Некоторые сидели в кожаных креслах с высокими спинками, некоторые стояли у стеллажей высотой во всю стену, где стояли первые издания в кожаной обложке. Ближайший стол был в свежих фруктах и выпечке, хлеб словно вытащили из печи этим утром. Я заметила другой стол – там был джентльмен в белом колпаке и кителе. Он был возле сковороды, резал грибы, сыры и томаты. Мисс Мерритт наняла повара.
После нашего выступления подадут блюда.
Она поддержит иллюзию.
Я смотрела на нее, потому что, если посмотрю на мисс Дамату, которую уважаю, я сломаюсь. Я могла рассмеяться или убежать. Потому я глядела на мисс Мерритт. И заговорила:
|
– Начнем с благодарности вам, мисс Мерритт, за такую честь – начать выступления клубов в новом учебном году с Пересмешников. Спасибо, мисс Вартан, что тоже присутствуете. Я говорю за всех нас, мы польщены, хоть волнуемся, – я указала на свою группу. Все поклонились. – И, раз это Фемида, и мы тут верим в идеал во всем, мы написали песню. Это как смесь мелодий из детства. Раннего детства. Потому что кто не хочет вспомнить о детстве в старшей школе?
Мисс Дамата с любопытством посмотрела на меня, но я продолжала:
– Полагаю, все слышали «Где ты была сегодня, киска?»?
Многие учителя кивнули, и я указала им присоединиться ко мне:
– У королевы у английской. Что ты видала при дворе? Видала мышку на ковре.

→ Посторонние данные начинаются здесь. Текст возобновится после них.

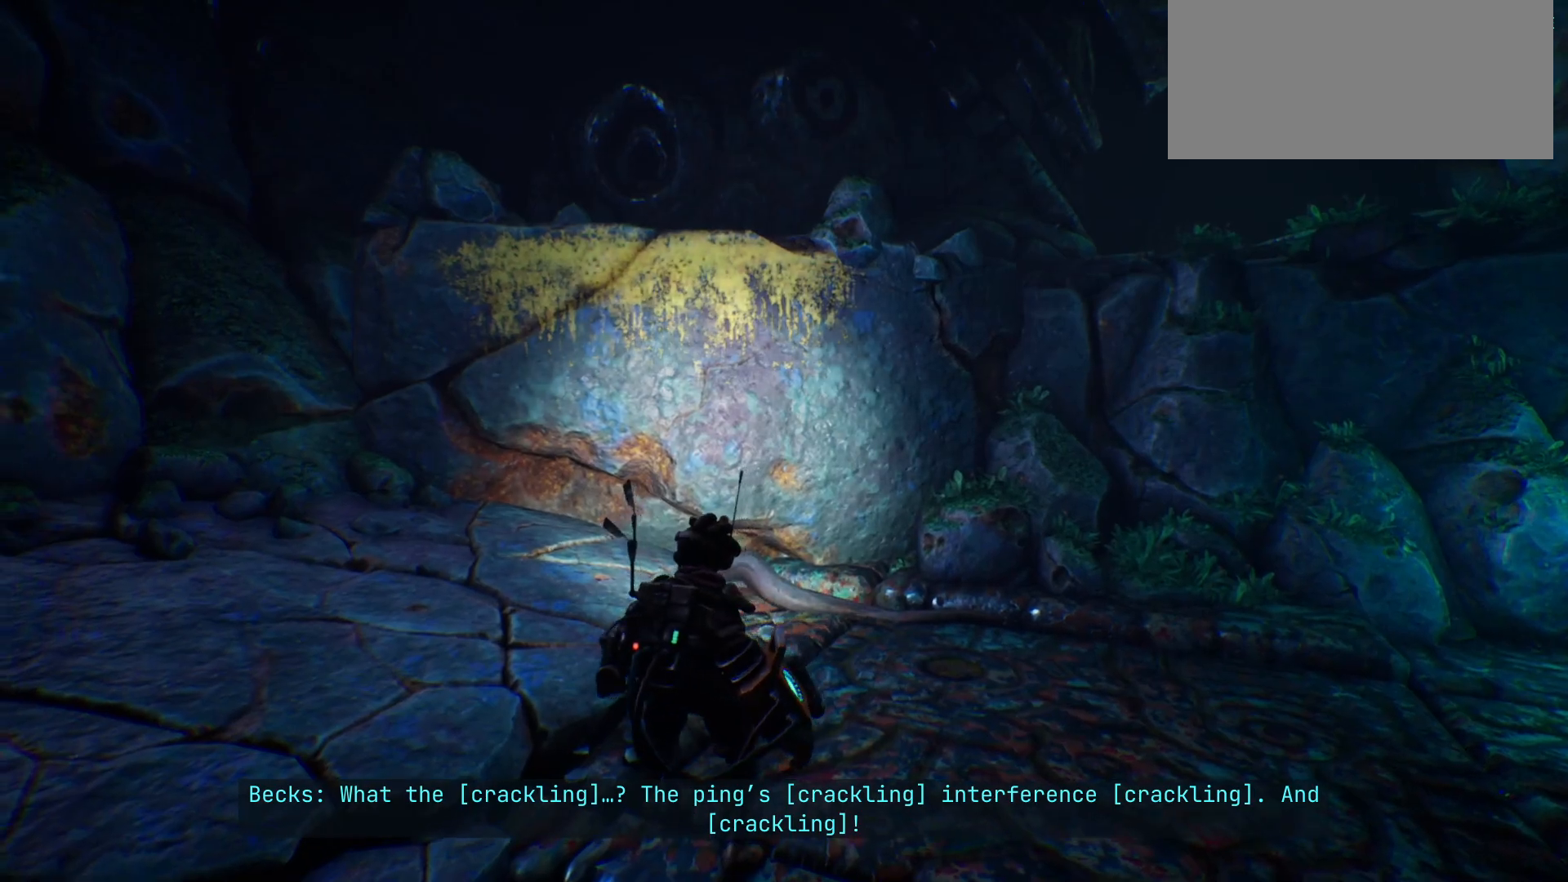
{"keys": [], "events": []}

Я замолчала, пока они заканчивали.
– Кратко и мило, как и наша версия. И я дам Дэлани вести нас.
Я отошла, и Дэлани шагнула вперед. Она была сегодня величественной – лиловые волосы были прямыми, челка закрывала лоб, под ее ровной чертой были глаза с синими тенями и черными ресницами. Она была в красных виниловых сапогах, темных джинсах, черной футболке. Она выглядела сексуально.
Мы стали покачиваться, щелкать пальцами и двигать бедрами в такт, напевая – многие не попадали в ноты – «о–о» и «а–а», как бэк–вокалисты, какими мы и были.
Девушка с лиловыми волосами начала сексуальным хриплым голосом, вела свою мелодию:
– Грязные вещи, где же вы были? Чистились в прачечной. Грязные вещи, что вы там делали? Мы болтали с сушилкой.
– А теперь мэшап, – сказала я и кивнула Джонсу, тот присоединился к Дэлани впереди. Мы продолжили поддерживать их, пели измененные версии «Играет кот на скрипке» (учителя прыгали по двору, и ученики смеялись от этого), «У Мэри была овечка» (ученики обзывали ее, и овечка грустила), и моей любимой «Я работал на железной дороге» (мы выбирали колледж весь день).
|
Мы закончили, и мисс Мерритт захлопала. Ей нужно было играть для учителей. Ей нужно было показать им, что она рада, и они должны радоваться, следовать ее примеру. Они так и сделали. И я знала, что она поняла, кем мы были, что делали, что наш выбор в музыке был не шуткой, а игрой за власть.
Она улыбнулась так широко, что уголки рта почти задели косу, напоминая нам, что ей все равно. Потому что для нее было важно, что мы выполнили приказ, как ее близнецы–псы.
– Хотите на бис? – спросил Джонс.
Песен больше не было, и я не знала, что он задумал.
Но одобрение было, и он включил гитару в портативный усилитель, который принес, и шепнул что–то Дэлани. Она кивнула и улыбнулась ему, подмигнула мне. Джонс посмотрел на меня и сказал:
– Можете начинать свою линию, а мы обо всем позаботимся.
И они заиграли громкую и пылкую версию «I Shot the Sheriff» Боба Марли.
Песня была невероятно подходящей.
* * *
– Они были поразительны, да? – сказала я Мартину в пятнадцатый раз, мы покидали кафетерий после ланча и шли в мою комнату.
– Ага, – сказал Мартин.
– И Джонс был крутым. Он умеет петь, – сказала я, прыгая по ступенькам, Мартин был на две ниже меня. – И он может играть. Я еще не слышала гитариста лучше.
– Ага, будто сам Джими Хендрикс пришел на собрание, – сказал Мартин, но я игнорировала его голос, потому что в моем мире Джонс был как бог гитары.
|
– Именно, – сказала я. – Он станет рок–звездой, – и я поняла, что стоило рассказать Мартину о выступлении с Джонсом в Нью–Йорке. Особенно, раз Мартин не мог там быть. Он собирался уехать с братом на выходные – последняя поездка на горных велосипедах, пока Саммерсы не переключатся на сноуборды. – Эй, я хотела рассказать кое–что еще о Джонсе…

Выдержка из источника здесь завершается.